This is a tale of a marriage and holiday lights.
Year after year, he put them up and she admired them. Particularly good was the year when he designed the lower half of a Santa Claus dummy to be “caught” in the chimney, with his legs sticking out at 45-degree angles. It might have given some of the little neighborhood children nightmares to think that Santa was incapacitated and immobilized, but you know how it is. The holidays can be tough on illusions. Better grow up quick in this cruel world.
The years came and went and so did the lights. Until the year she happened to look up — it was probably March or April, so the trees would have been budding and the breezes warm — and noticed the holiday lights were still draped on the roof. “Isn’t it time to take them down?” she asked him. He complied reluctantly.
But the next year and the next, the holiday lights lingered into the spring, then the summer.
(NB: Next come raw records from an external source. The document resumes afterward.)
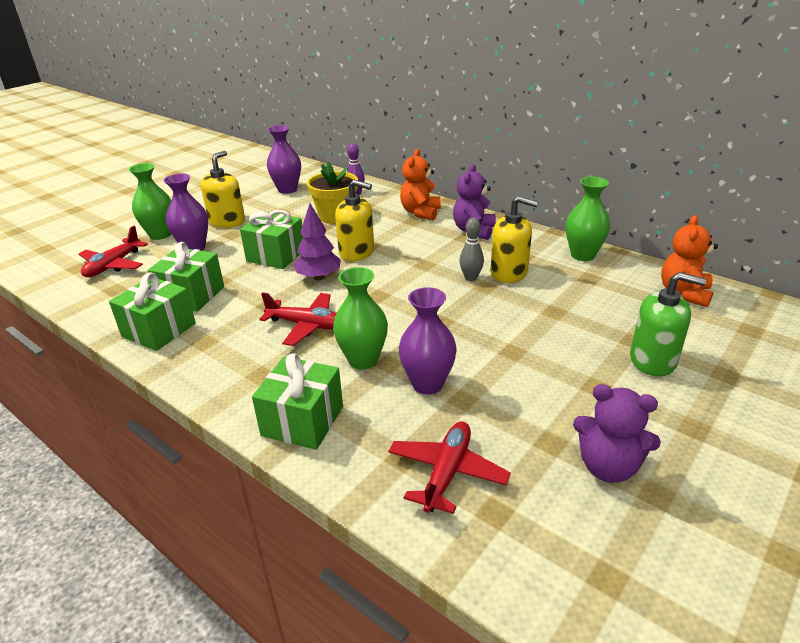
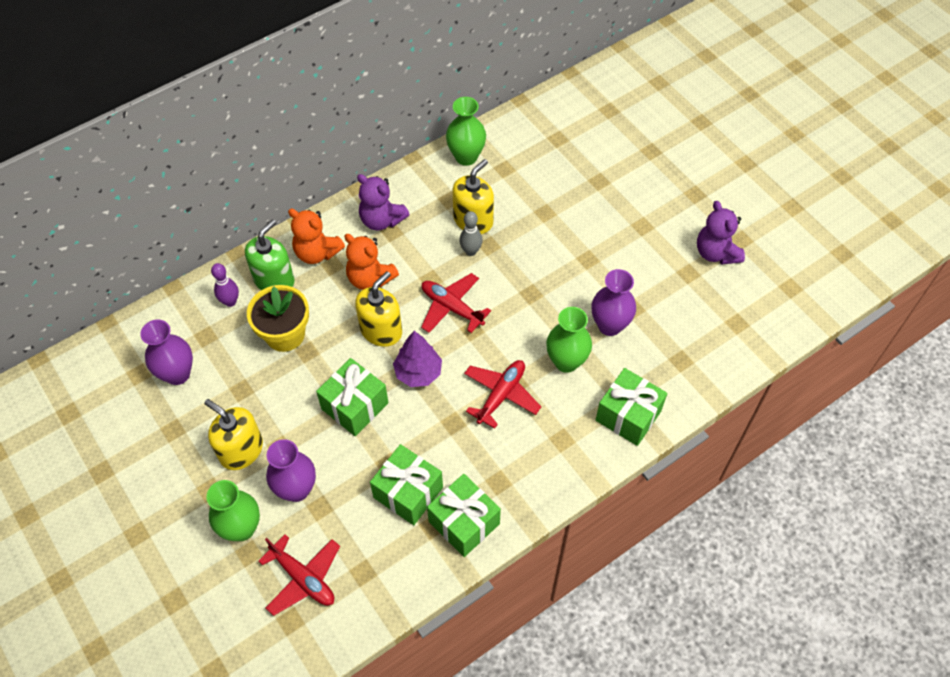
camera: 75 degrees left, 25 degrees up
red plane [388,421,511,514] -> red plane moved to [421,273,491,333]
purple teddy bear [573,384,661,483] -> purple teddy bear turned 120 degrees clockwise [697,201,745,265]
green soap dispenser [630,272,706,377] -> green soap dispenser moved to [245,219,294,290]
orange teddy bear [661,215,718,307] -> orange teddy bear moved to [345,234,399,290]

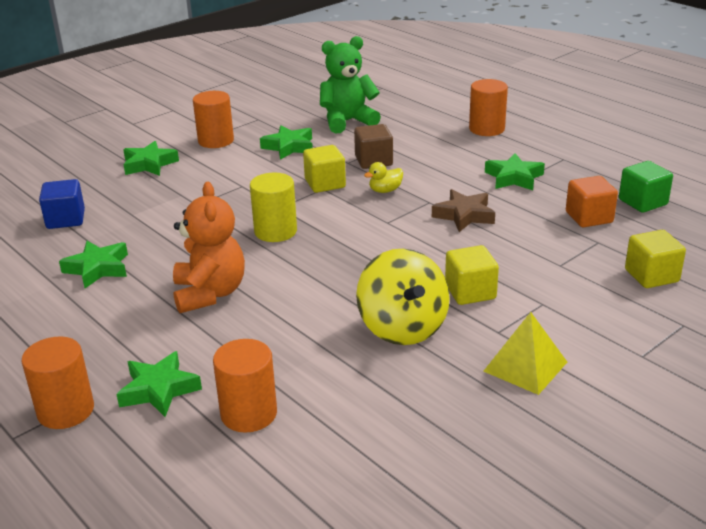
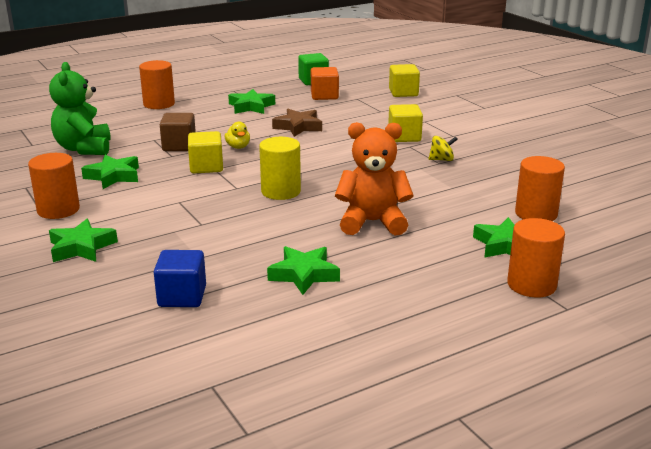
camera: 80 degrees left, 5 degrees down
yellow spinning top [356,249,450,345] -> yellow spinning top [428,136,458,161], size x0.45
yellow pyramid [483,312,567,395] -> none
One year, she looked up (it was probably around the Fourth of July, a time when she looked up a lot, since he was always shooting off handmade fireworks and she didn’t want to become a human torch, since she had no idea how she really felt about cremation) and realized the holiday lights were still there.
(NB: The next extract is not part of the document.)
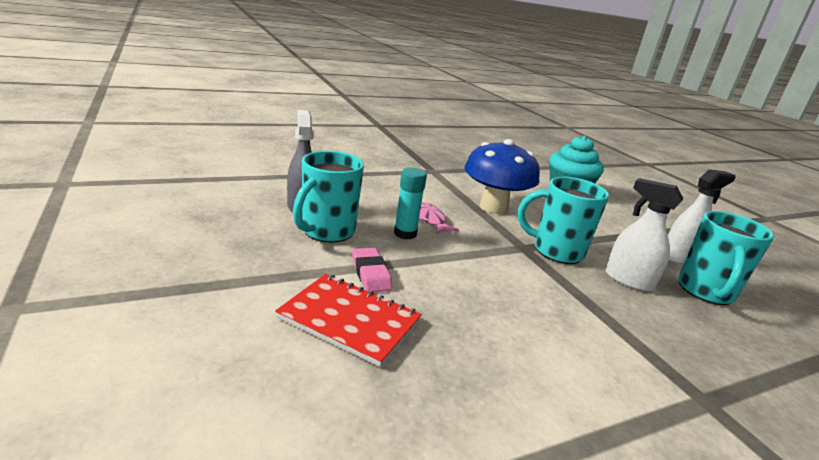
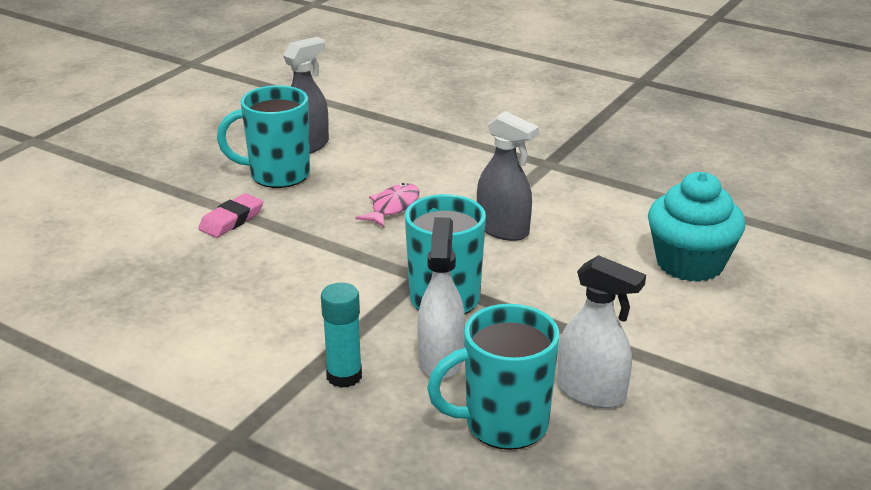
camera: 60 degrees right, 5 degrees up
red notebook [275,274,422,367] -> none
turquoise glue stick [394,167,427,239] -> turquoise glue stick moved to [321,283,362,388]
blue mushroom [464,139,540,214] -> grey spray bottle [477,111,539,241]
She started screaming about how he should take them down. He was probably in the middle of exploding something, though, and it’s hard to talk to someone who’s about to incinerate the whole neighborhood, while the police circle the house (they had been alerted by a newspaper column she’d written about his pyromaniac tendencies. The column had been, one of her friends had opined, a “cry for help”).
When the last explosion went off and the whole yard smelled like gunpowder, he said something about how inefficient it was to pull down the lights in July. Why, the holidays were going to be back in just a few short months! Why mess with the status quo? Why create more work? Being as lazy as he was, with standards that were just about as low, she had to admit he had a point. Not a good point, but a point. She gave in. She raised the white flag. She surrendered to the inevitable. Ho, ho, ho, he said.
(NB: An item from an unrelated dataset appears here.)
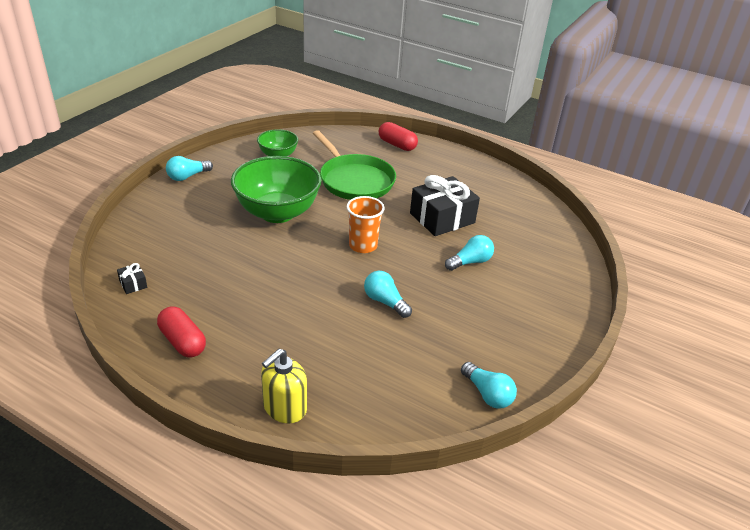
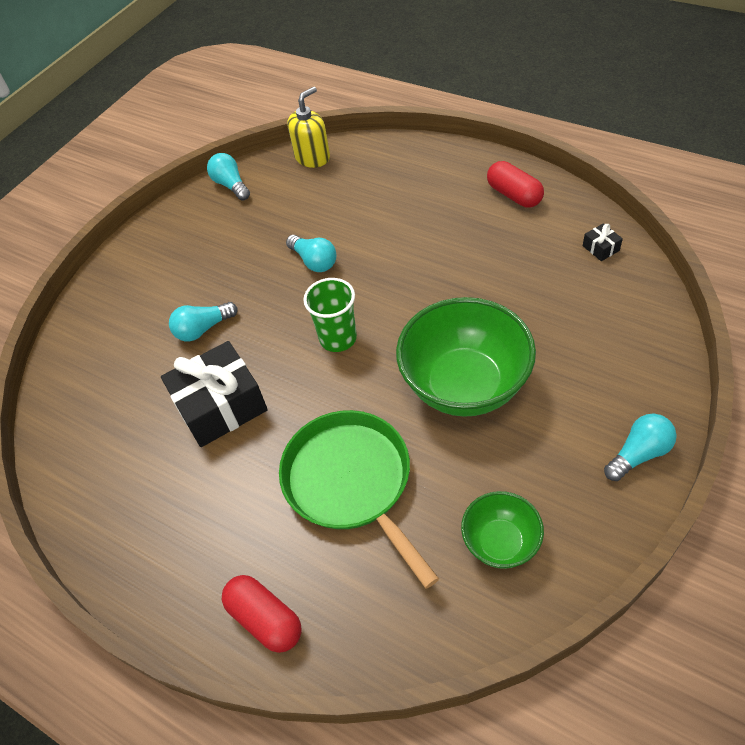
camera: 170 degrees left, 15 degrees up
yellow soap dispenser [261,349,307,424] -> yellow soap dispenser moved to [287,87,330,168]
orange cup [347,196,385,253] -> green cup [303,278,357,352]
So, years passed and they moved to another house, where the holiday lights went up and stayed up year around. After a while, she didn’t even think about it. Why dwell on marital defeats? Why not celebrate the occasional victory, instead? Hey, why keep score, anyway?
Until this year. She kept wondering when he was going to notice. They had finally had their house painted in the summer (it was either that or face a lynch mob of neighbors ranting about peeling paint and diminished property values). The painters, being thorough, had taken down the holiday lights.
“Well,” he said, a few days after Thanksgiving, “I think it’s time to turn on the lights.”
“What lights?” she asked.
“The Christmas lights,” he said, pointing to the house.
“Oh!” she said. “You mean the lights the painters took down?”
Two weeks later, he’s still threatening to put the lights back up (he loves getting up on the roof and giving her the vapors, for one thing). He continues to talk about coming up with “a new concept” for the lights this year. Maybe something even more extravagant and dazzling and more original?
She listens to him talk and nods her head. Maybe he’ll just forget about it, she thinks. Maybe, this year, she and the house will both be de-lighted. Ho, ho, ho!